Because each partition reader owns its native resources exclusively, there is no contention across Spark threads. The JNI boundary is crossed once per batch rather than once per row, keeping overhead low. A prefetching iterator on the Java side buffers upcoming batches to overlap I/O with Spark’s processing.
Filter and Projection Pushdown#
Projection pushdown is supported through Spark’s SupportsPushDownRequiredColumns interface.
The scan builder prunes the column list to only those referenced by the query, and the pruned
column set is passed to the native scan via ScanOptions.
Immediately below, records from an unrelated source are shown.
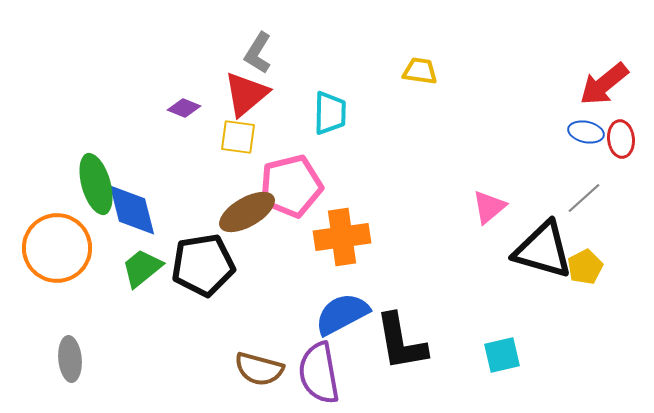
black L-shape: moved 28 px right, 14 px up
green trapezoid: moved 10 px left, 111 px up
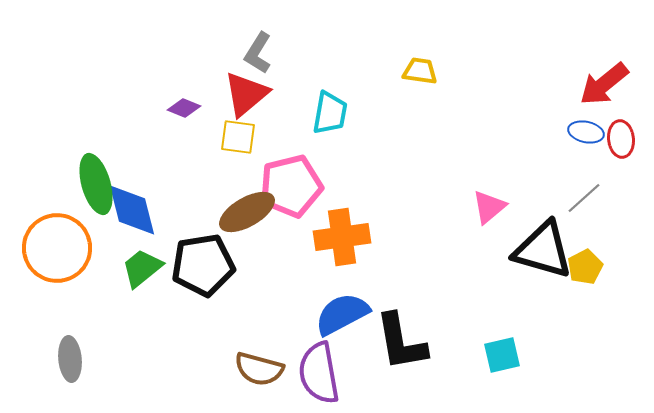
cyan trapezoid: rotated 9 degrees clockwise
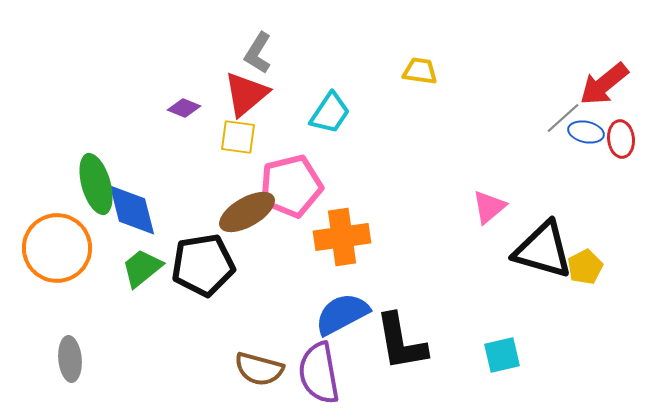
cyan trapezoid: rotated 24 degrees clockwise
gray line: moved 21 px left, 80 px up
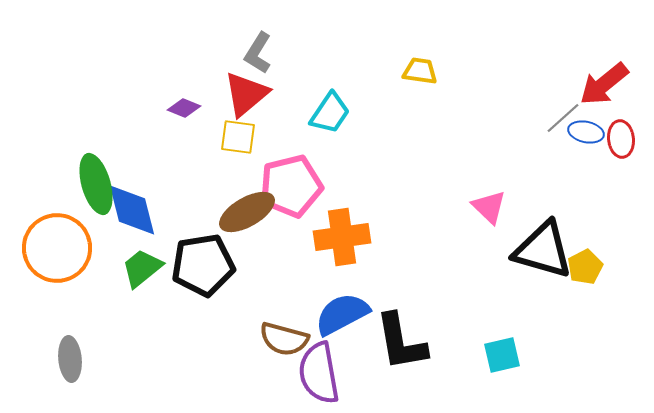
pink triangle: rotated 36 degrees counterclockwise
brown semicircle: moved 25 px right, 30 px up
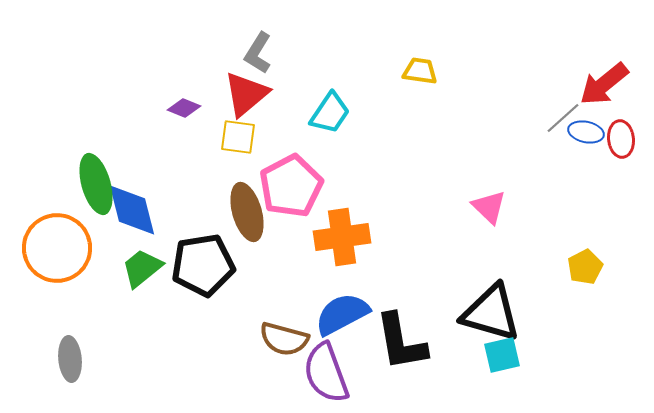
pink pentagon: rotated 14 degrees counterclockwise
brown ellipse: rotated 76 degrees counterclockwise
black triangle: moved 52 px left, 63 px down
purple semicircle: moved 7 px right; rotated 10 degrees counterclockwise
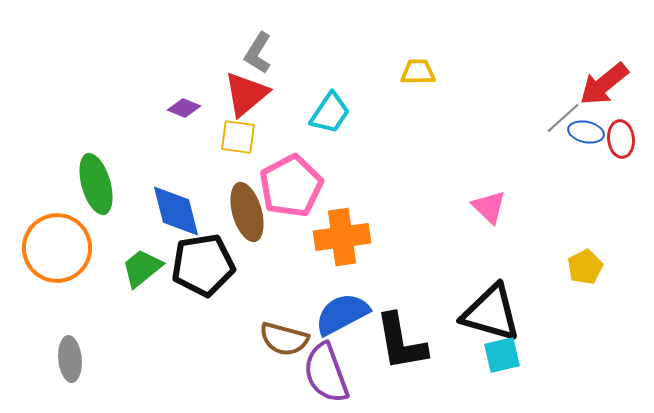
yellow trapezoid: moved 2 px left, 1 px down; rotated 9 degrees counterclockwise
blue diamond: moved 44 px right, 1 px down
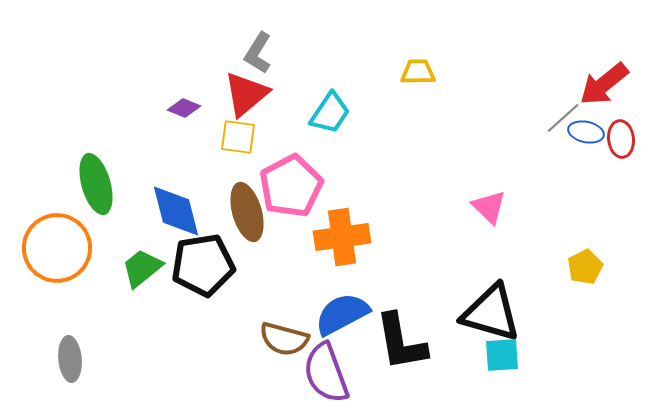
cyan square: rotated 9 degrees clockwise
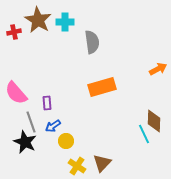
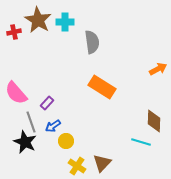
orange rectangle: rotated 48 degrees clockwise
purple rectangle: rotated 48 degrees clockwise
cyan line: moved 3 px left, 8 px down; rotated 48 degrees counterclockwise
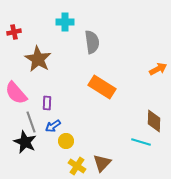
brown star: moved 39 px down
purple rectangle: rotated 40 degrees counterclockwise
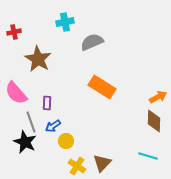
cyan cross: rotated 12 degrees counterclockwise
gray semicircle: rotated 105 degrees counterclockwise
orange arrow: moved 28 px down
cyan line: moved 7 px right, 14 px down
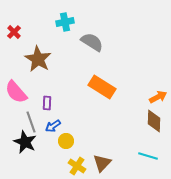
red cross: rotated 32 degrees counterclockwise
gray semicircle: rotated 55 degrees clockwise
pink semicircle: moved 1 px up
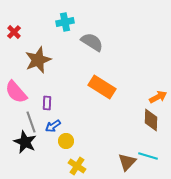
brown star: moved 1 px down; rotated 20 degrees clockwise
brown diamond: moved 3 px left, 1 px up
brown triangle: moved 25 px right, 1 px up
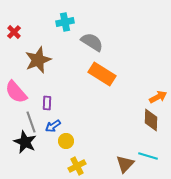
orange rectangle: moved 13 px up
brown triangle: moved 2 px left, 2 px down
yellow cross: rotated 30 degrees clockwise
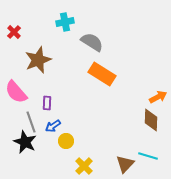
yellow cross: moved 7 px right; rotated 18 degrees counterclockwise
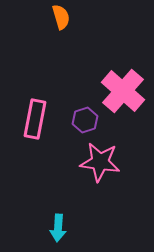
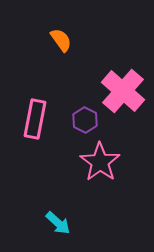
orange semicircle: moved 23 px down; rotated 20 degrees counterclockwise
purple hexagon: rotated 15 degrees counterclockwise
pink star: rotated 27 degrees clockwise
cyan arrow: moved 5 px up; rotated 52 degrees counterclockwise
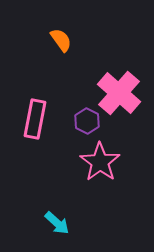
pink cross: moved 4 px left, 2 px down
purple hexagon: moved 2 px right, 1 px down
cyan arrow: moved 1 px left
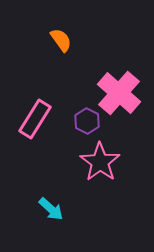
pink rectangle: rotated 21 degrees clockwise
cyan arrow: moved 6 px left, 14 px up
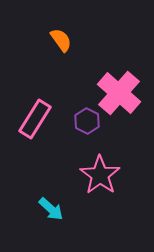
pink star: moved 13 px down
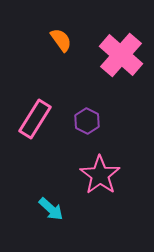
pink cross: moved 2 px right, 38 px up
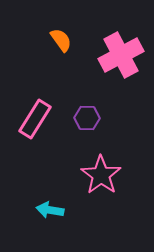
pink cross: rotated 21 degrees clockwise
purple hexagon: moved 3 px up; rotated 25 degrees counterclockwise
pink star: moved 1 px right
cyan arrow: moved 1 px left, 1 px down; rotated 148 degrees clockwise
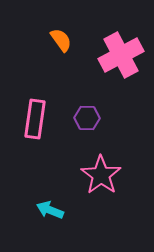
pink rectangle: rotated 24 degrees counterclockwise
cyan arrow: rotated 12 degrees clockwise
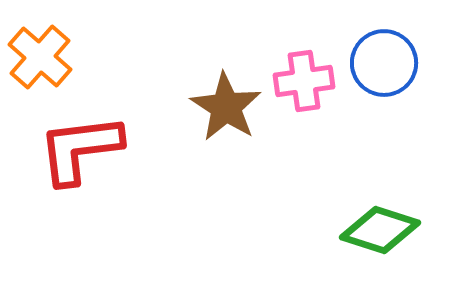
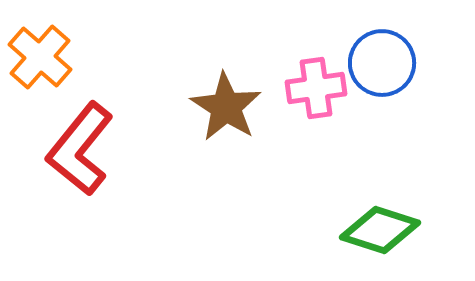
blue circle: moved 2 px left
pink cross: moved 12 px right, 7 px down
red L-shape: rotated 44 degrees counterclockwise
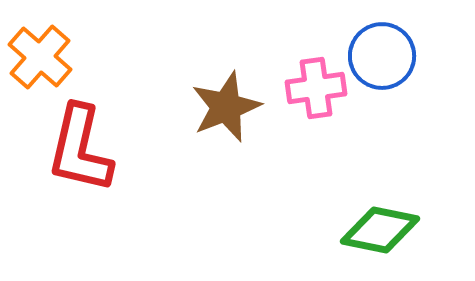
blue circle: moved 7 px up
brown star: rotated 18 degrees clockwise
red L-shape: rotated 26 degrees counterclockwise
green diamond: rotated 6 degrees counterclockwise
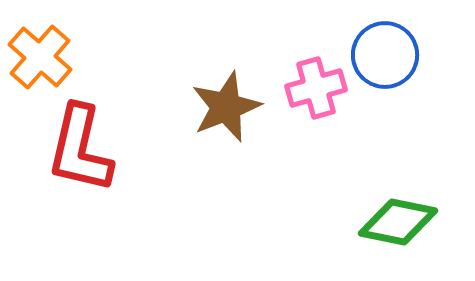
blue circle: moved 3 px right, 1 px up
pink cross: rotated 8 degrees counterclockwise
green diamond: moved 18 px right, 8 px up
Filter pushdown infrastructure exists in the ScanOptions type but is not yet connected to
Spark’s SupportsPushDownFilters interface. This is planned future work.
Data Export#
Native Vortex arrays are exported to Arrow via the C Data Interface, then wrapped in Spark’s
columnar batch format using custom ArrowColumnVector wrappers. This avoids a copy between
the Rust and JVM heaps – the Arrow buffers remain in native memory and are accessed from Java
through direct byte buffers.
Future Work#
The current integration builds directly on the native file and scan APIs via JNI. Future work
will migrate it to use the Scan API Source trait, which will provide a
standard interface for file discovery, partitioning, and pushdown. This will also enable
connecting Spark’s filter pushdown to Vortex’s expression-based filtering.